My Conclusion – Botox works and if one can figure out how to give a small amount economically (?leftovers) then could be cost-effective but must be given every 2-3 months
Trigeminal neuralgia Emergencies
1) Intranasal Lidocaine 8%
Intranasal lidocaine 8% spray for second-division trigeminal neuralgia A Kanai, A Suzuki, M Kobayashi, S Hoka – British Journal of Anaesthesia, 2006; 276-277
“0.2 ml of lidocaine 8% applied to the sphenopalatine ganglion, which lies just posterior to the middle turbinate, provides effective pain relief for approximately 4 h.”

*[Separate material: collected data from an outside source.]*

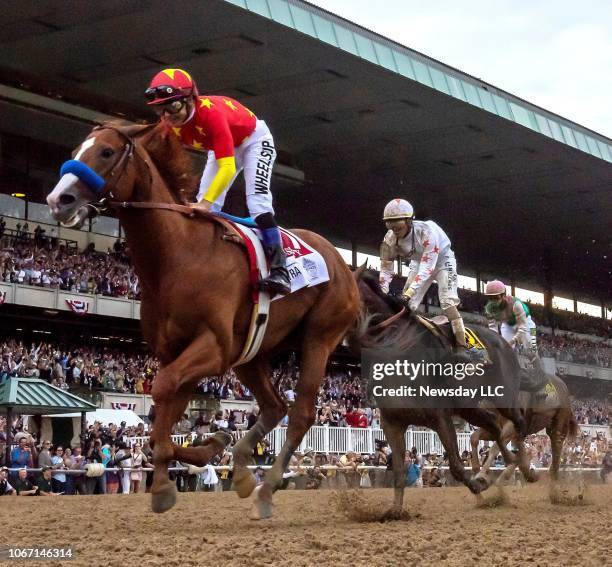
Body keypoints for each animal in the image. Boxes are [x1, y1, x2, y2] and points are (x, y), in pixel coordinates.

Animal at [51, 122, 364, 516]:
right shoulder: (177, 353)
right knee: (275, 406)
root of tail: (343, 264)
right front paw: (207, 448)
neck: (178, 254)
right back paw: (244, 471)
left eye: (106, 152)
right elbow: (163, 417)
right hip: (252, 353)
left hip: (318, 339)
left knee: (302, 412)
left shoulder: (213, 348)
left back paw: (266, 488)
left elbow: (162, 392)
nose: (58, 200)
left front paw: (168, 480)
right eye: (76, 150)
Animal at [352, 270, 532, 520]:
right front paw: (395, 511)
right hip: (468, 407)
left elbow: (455, 465)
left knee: (517, 422)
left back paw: (520, 464)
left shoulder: (440, 417)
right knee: (494, 426)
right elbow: (398, 471)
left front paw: (477, 486)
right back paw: (504, 464)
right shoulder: (392, 422)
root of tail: (505, 343)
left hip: (501, 397)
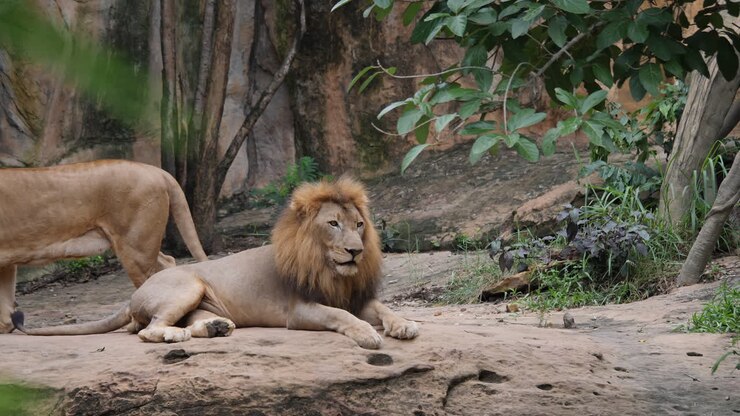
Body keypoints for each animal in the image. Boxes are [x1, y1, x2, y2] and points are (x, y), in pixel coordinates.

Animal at [1, 160, 208, 333]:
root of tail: (157, 171)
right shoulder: (6, 262)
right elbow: (6, 296)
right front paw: (6, 326)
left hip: (135, 249)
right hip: (138, 244)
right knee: (168, 262)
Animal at [12, 177, 419, 349]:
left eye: (359, 225)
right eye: (333, 224)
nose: (355, 251)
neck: (330, 269)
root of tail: (131, 298)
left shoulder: (355, 295)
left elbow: (383, 308)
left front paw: (404, 325)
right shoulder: (300, 309)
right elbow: (342, 316)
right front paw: (367, 334)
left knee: (178, 324)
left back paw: (215, 328)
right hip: (186, 285)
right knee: (147, 330)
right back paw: (176, 335)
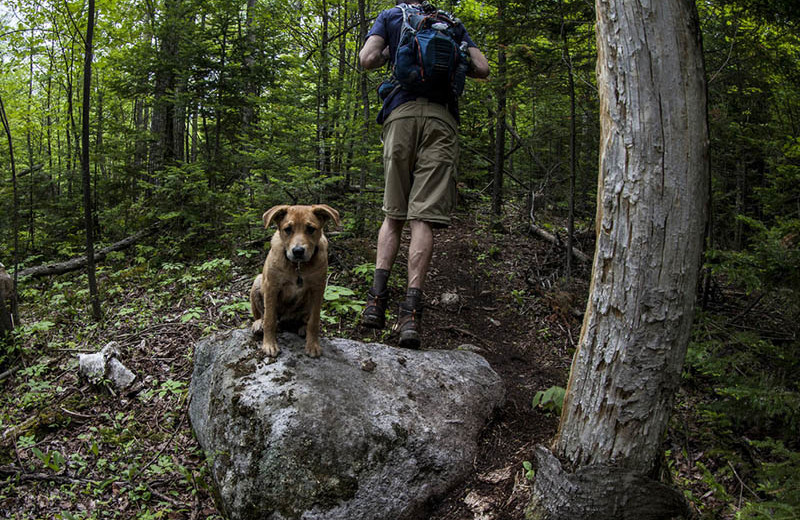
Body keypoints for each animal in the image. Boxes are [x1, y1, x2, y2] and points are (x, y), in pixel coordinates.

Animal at [248, 204, 340, 358]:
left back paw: (302, 327)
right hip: (258, 281)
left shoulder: (318, 288)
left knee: (304, 320)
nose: (298, 251)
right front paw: (269, 345)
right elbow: (269, 319)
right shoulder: (272, 286)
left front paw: (313, 345)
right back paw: (258, 324)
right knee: (262, 315)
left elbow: (314, 321)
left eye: (311, 229)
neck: (298, 267)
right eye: (288, 229)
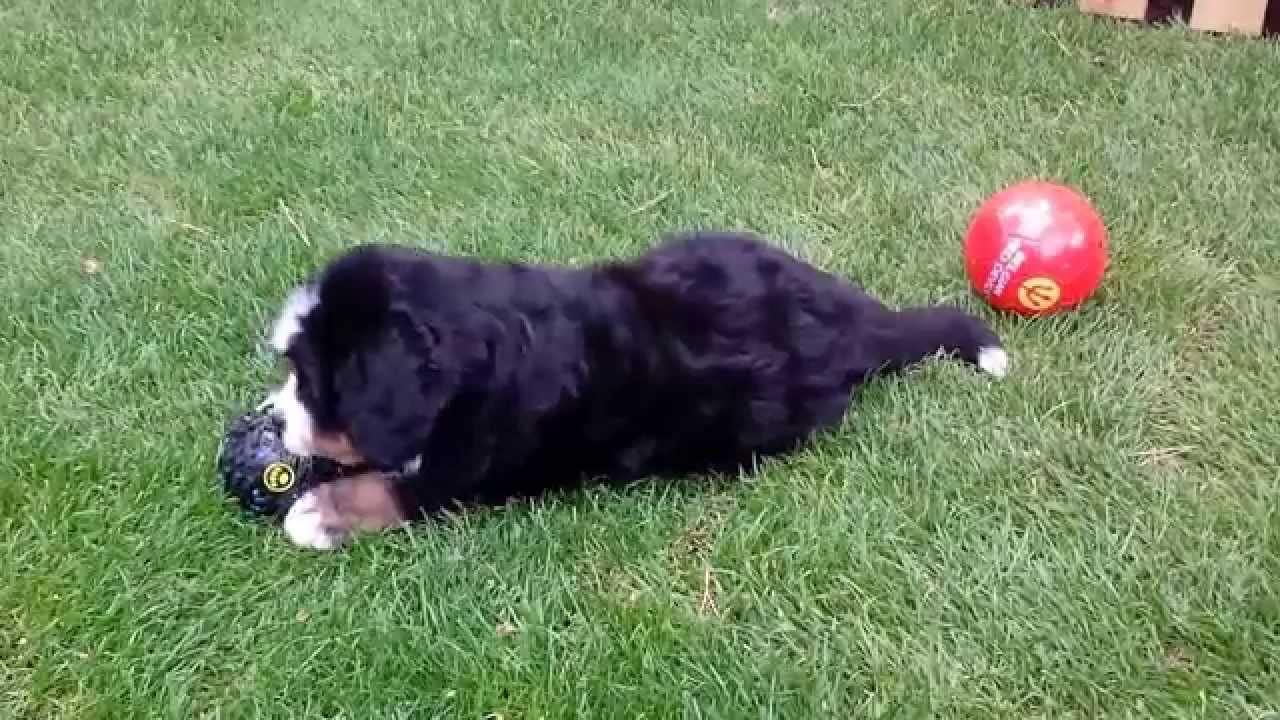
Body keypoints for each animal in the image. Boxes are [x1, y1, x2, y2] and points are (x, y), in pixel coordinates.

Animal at [262, 233, 1008, 545]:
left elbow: (394, 489)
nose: (272, 420)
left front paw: (319, 513)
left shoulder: (468, 472)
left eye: (313, 382)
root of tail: (853, 324)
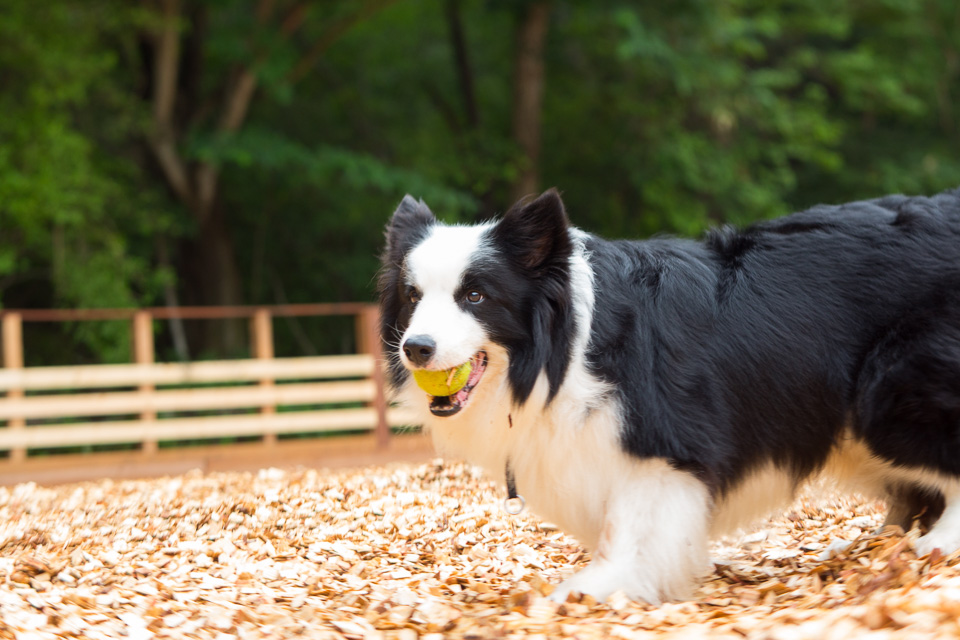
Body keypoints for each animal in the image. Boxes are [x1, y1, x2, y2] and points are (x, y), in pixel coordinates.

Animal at [378, 186, 960, 604]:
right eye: (412, 297)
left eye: (476, 296)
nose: (416, 348)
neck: (564, 350)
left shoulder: (662, 445)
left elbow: (628, 525)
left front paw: (594, 588)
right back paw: (876, 545)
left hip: (885, 399)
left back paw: (937, 543)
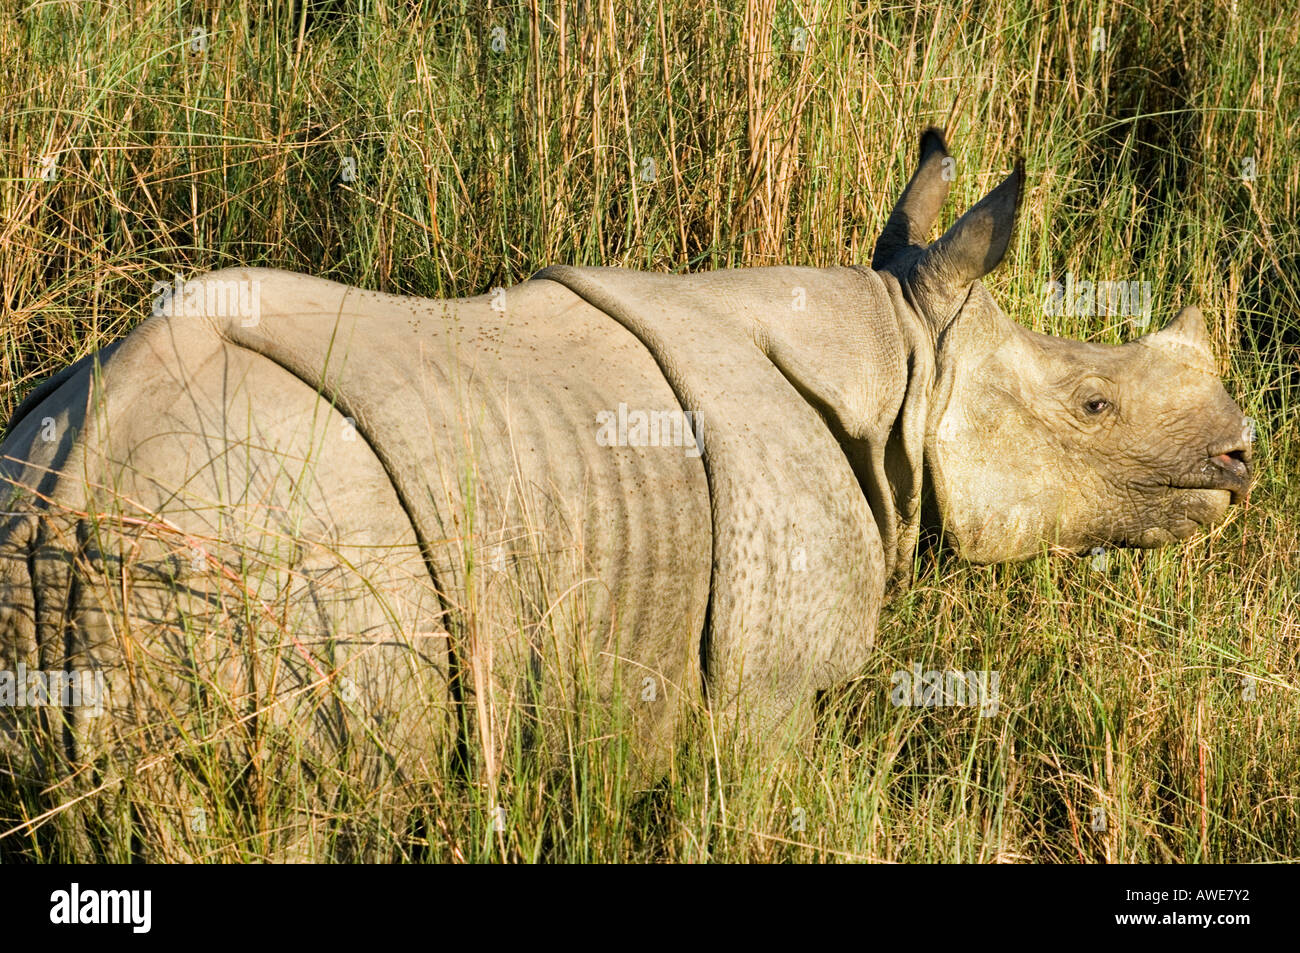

2) IV dilantin (fosphenytoin)
from: Trigeminal Neuralgia: Diagnosis and Treatment
William P. Cheshire,
Current Neurology and Neuroscience Reports 2005, 5:79–85
Usually a full loading dose of 14 mg/kg is required. Pain relief lasts 1 to 2 days, during which time
oral medication can be initiated and titrated, or arrangements can be initiated for surgical treatment.
Dr. Kaufamn suggested 100 mg quickly followed by 1 gm over ? 1 hour
3) Topical lidocaine (ibid Cheshire)
“Lidocaine, applied transcutaneously as a patch or intraorally in the form of viscous gel, or ophthalmic
instillation of 0.5% proxymetacaine drops, also may provide temporary relief”
Given that there is no Xylocaine patch in Canada, that means making up 5-10% lidocaine in lipoderm (Do not use PLO gel – will irritate the face too much)
4) Has suggested an anesthetist may need to be called to give ketamine & fentanyl until relief is achieved.
I found my semineurolytic injection into infraorbital and mental nerve did not help one pateint that continued to have pain lateral to his lip. I now realize ther is a third lower facial sensory nerve:
the buccal nerve:
He could not tolerate carbenazepine but finally settled on Oxycarbenazepine although the drug plan refused to cover it.